→ **TEKS BACAAN**:
╭──

Langsung ke konten utama

Persatuan Kenari

Oleh: Fattah Alfarhy

Pemandangan terindah ketika pagi adalah sunrise, matahari terbit dari Timur. Ini bisa dilihat setiap hari pada satu jam setelah waktu Subuh. Kalau rumah dekat pantai, pasti lebih seru karena dapat menjumpainya setiap pagi. Terlebih lagi bagi mereka yang bermukim di pulau kecil, akan sangat mudah mendapati keindahan sunrise ini.

Kalau pun kadang menyempatkan diri melihat sunset, justru lebih seru lagi. Itulah sekilas keindahan yang ditampilkan oleh matahari. Tanpa dijadwal, tanpa diminta pun selalu datang tepat waktu dan pergi tepat waktu. Kehadiran dan kepergiannya menandai berakhirnya dua waktu shalat, yakni Subuh dan Asar. Dua shalat ini dikatakan menjadi dua terberat, di antara shalat 5 waktu yang lainnya. Mengapa demikian?

Dalam bahasa Al-Qur'an ([2]: 238) ada ungkapan al-shalat al-wustha. Oleh sebagian mufassir, dimaknai sebagai shalat yang di tengah-tengah waktu di antara shalat-shalat lainnya. Bisa jadi shalat Subuh, toh juga bisa jadi shalat Asar. Kedua shalat tersebut, menurut para ulama, oleh Allah ditekankan untuk menjaganya karena faktor tertentu.

Shalat Asar menjadi alarm kepada manusia untuk menyudahi pekerjaan hariannya, di samping pula sebagai representasi syukur atas segala karunia yang didapatkan selama sehari. Bisa saja, dalam sehari pekerjaan belum juga selesai, sampai mendekati rampungnya waktu Asar. Karena itulah, maka melalui ayat ini Allah mengingatkan untuk menjaga penuh perhatian waktu Asar yang ditandai dengan sunset. Itu menjadi tanda kebesaran Allah untuk mengingatkan manusia segera kembali padanya.

Adapun shalat Subuh perlu diperhatikan, karena pada waktu tersebut menjadi waktu paling enak untuk tidur dan malas segera bangun. Bahkan, dikatakan sebagai shalat terberat bagi orang-orang munafik. Secara lahir beriman, tapi dalamnya malas untuk beribadah. Yang ringan saja enggan, apalagi yang berat? Waktu shalat Subuh juga pendek yang ditandai dengan terbitnya matahari. Betapa indahnya sinar mentari pagi, menjadi pengingat bahwa hidup indah akan selalu terasa setelah terbangun dari sujud menyongsong hangatnya sinar mentari.

╰──

→ **YANG DIKERJAKAN**:
A. Jawab pertanyaan berikut berdasarkan teks tentang matahari dan shalat di atas.
(i) Kapan matahari terbit bisa dilihat setiap hari?
(ii) Ungkapan apa yang disebut teks ini dari Al-Qur'an ([2]: 238)?
(iii) Bagi siapa shalat Subuh dikatakan sebagai shalat terberat?
B. Lanjutkan teks tentang matahari dan shalat di atas, dimulai setelah kalimat terakhirnya.

→ **DATA**:
╭──

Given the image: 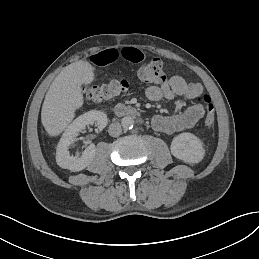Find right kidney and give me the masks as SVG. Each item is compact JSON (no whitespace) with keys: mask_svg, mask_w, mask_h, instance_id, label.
<instances>
[{"mask_svg":"<svg viewBox=\"0 0 259 259\" xmlns=\"http://www.w3.org/2000/svg\"><path fill=\"white\" fill-rule=\"evenodd\" d=\"M87 125H95L98 130H103L107 125V117L99 111H89L78 117L65 131L57 147L56 161L59 167L71 172H80L86 169L95 158L96 147L90 145L82 156L75 159L70 157L69 147L73 145L80 132L86 130Z\"/></svg>","mask_w":259,"mask_h":259,"instance_id":"right-kidney-1","label":"right kidney"}]
</instances>
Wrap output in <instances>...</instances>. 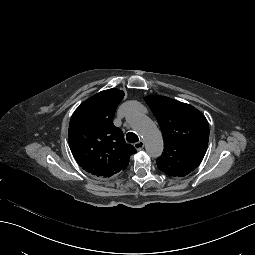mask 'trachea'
Instances as JSON below:
<instances>
[{"mask_svg": "<svg viewBox=\"0 0 255 255\" xmlns=\"http://www.w3.org/2000/svg\"><path fill=\"white\" fill-rule=\"evenodd\" d=\"M126 140L130 143H135L139 141V138L135 133L129 132L126 135Z\"/></svg>", "mask_w": 255, "mask_h": 255, "instance_id": "3493384b", "label": "trachea"}]
</instances>
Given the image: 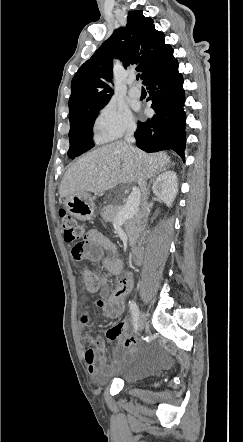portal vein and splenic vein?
Wrapping results in <instances>:
<instances>
[{
  "mask_svg": "<svg viewBox=\"0 0 243 442\" xmlns=\"http://www.w3.org/2000/svg\"><path fill=\"white\" fill-rule=\"evenodd\" d=\"M137 208H138V191L136 188H133V191L129 196L126 205L117 214L114 221L118 222L131 218L136 213Z\"/></svg>",
  "mask_w": 243,
  "mask_h": 442,
  "instance_id": "1",
  "label": "portal vein and splenic vein"
}]
</instances>
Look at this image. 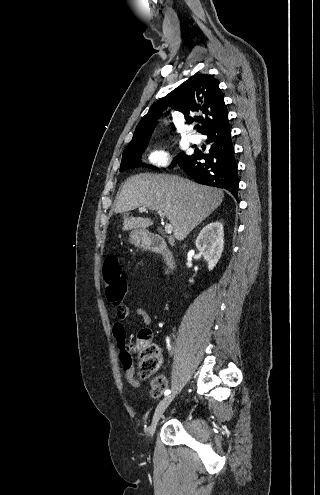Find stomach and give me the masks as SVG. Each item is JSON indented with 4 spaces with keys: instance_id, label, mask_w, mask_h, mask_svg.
I'll return each instance as SVG.
<instances>
[{
    "instance_id": "1",
    "label": "stomach",
    "mask_w": 320,
    "mask_h": 495,
    "mask_svg": "<svg viewBox=\"0 0 320 495\" xmlns=\"http://www.w3.org/2000/svg\"><path fill=\"white\" fill-rule=\"evenodd\" d=\"M129 241L137 247H146L148 245V236L145 231H132L129 236Z\"/></svg>"
}]
</instances>
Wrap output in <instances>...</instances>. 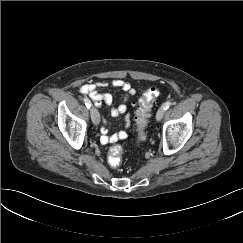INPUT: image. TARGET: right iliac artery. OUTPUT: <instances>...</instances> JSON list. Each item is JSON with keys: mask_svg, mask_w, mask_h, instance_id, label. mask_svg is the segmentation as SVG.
I'll use <instances>...</instances> for the list:
<instances>
[{"mask_svg": "<svg viewBox=\"0 0 243 243\" xmlns=\"http://www.w3.org/2000/svg\"><path fill=\"white\" fill-rule=\"evenodd\" d=\"M83 100L85 102L86 107L88 109L91 108L92 104H91L90 100L88 98H84Z\"/></svg>", "mask_w": 243, "mask_h": 243, "instance_id": "obj_1", "label": "right iliac artery"}]
</instances>
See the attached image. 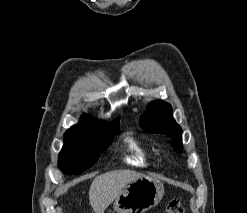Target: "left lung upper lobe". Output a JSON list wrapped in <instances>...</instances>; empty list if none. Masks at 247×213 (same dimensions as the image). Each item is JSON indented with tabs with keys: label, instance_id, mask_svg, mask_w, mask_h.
Masks as SVG:
<instances>
[{
	"label": "left lung upper lobe",
	"instance_id": "left-lung-upper-lobe-1",
	"mask_svg": "<svg viewBox=\"0 0 247 213\" xmlns=\"http://www.w3.org/2000/svg\"><path fill=\"white\" fill-rule=\"evenodd\" d=\"M144 130L167 134L174 138L172 146L176 151L181 150V127L175 122L171 106L164 101H154L148 106L146 114L141 118Z\"/></svg>",
	"mask_w": 247,
	"mask_h": 213
}]
</instances>
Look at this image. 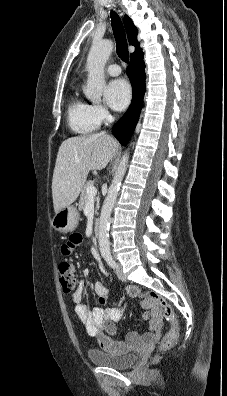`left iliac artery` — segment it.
<instances>
[{"label":"left iliac artery","mask_w":227,"mask_h":396,"mask_svg":"<svg viewBox=\"0 0 227 396\" xmlns=\"http://www.w3.org/2000/svg\"><path fill=\"white\" fill-rule=\"evenodd\" d=\"M104 258H105L107 264H108L111 268H114V269L117 268V265H116L115 261L113 260V258H112V256H111L110 253L105 254V255H104Z\"/></svg>","instance_id":"left-iliac-artery-1"}]
</instances>
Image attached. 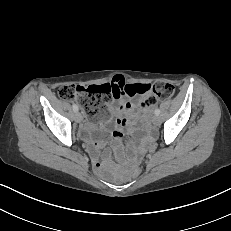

╰──

→ **HASILNYA**:
A.
(i) Pada satu jam setelah waktu Subuh.
(ii) Al-shalat al-wustha.
(iii) Bagi orang-orang munafik.

B.
Di saat matahari terbit menunjukkan sinar indahnya, sambutan pagi dilengkapi dengan sahutan merdu burung kenari. Lantunan lagu yang serasi tersusun harmonis dari pasukan kenari. Nyanyian mereka terdengar indah, bagai kalimat Syahadat yang senantiasa bertaut saat tasyahud akhir. Ketika seorang manusia telah sampai pada satu rukun terakhir sebelum salam ini, Ia semestinya menjadi sadar dan selalu sadar betapa beratnya iman. Karena, bukan hanya sekedar kata, melainkan sebuah kesaksian harian untuk menjaga kemantapan keislamannya.

Namun, kemerduan nyanyian burung itu tinggalkan kesedihan, ketika sang pendengar hanya mampu mendengar tanpa sanggup meraih dan memilikinya. Seakan, syahadat yang terucap dari lisan-lisan suci itu menjadi harapan kedamaian. Namun, ketika shalat berakhir, kebencian tetap diumbar dengan sepatah dua kata dan seterusnya.

Pasukan kenari semakin banyak saja. Kemerduan nyanyian itu hanya bersifat sesaat. Dan seketika kemudian berganti cacian yang menggema di seluruh penjuru. Seakan tiada guna untuk bersaksi atas segala keindahan tentang matahari, antara terbit dan terbenamnya. Karena, semua telah lebur dan lenyap oleh hasrat sesaat yang bernafas kebencian. Maka, cacian itu tak ubahnya memberikan isyarat betapa lemahnya kekuatan batin menembus ruang doa saat melaksanakan shalat.

Dan entah apalagi yang harus diperbaiki. Sementara pekikan takbir menjadi bunyi menakutkan bagi sebagian kelompok minoritas. Betapa mulianya takbir yang terlontar itu, menjadi isyarat penuh kekerasan. Karena, terbiasa terucap dalam shalat sebagai upaya mengagungkan nama Allah. Namun, situasi lain ketika kata-kata suci itu menjadi pengantar caci di sana dan sini. Semoga mereka mengerti betapa besarnya tanggung jawab seorang anak manusia di hadapan-Nya.

Bukan hanya shalat yang menjadi perkara yang berat, dan justru tanpa shalat segalanya terasa lebih berat. Maka, ikutilah orang-orang yang tegak dengan penuh harap dalam doa, penuh khusyu' dalam dan penuh keadilan dalam keluarga. Seraya berharap kebaikan dan nilai sikap menjadi penting dalam menjaga otoritas lisan yang seringkali salah.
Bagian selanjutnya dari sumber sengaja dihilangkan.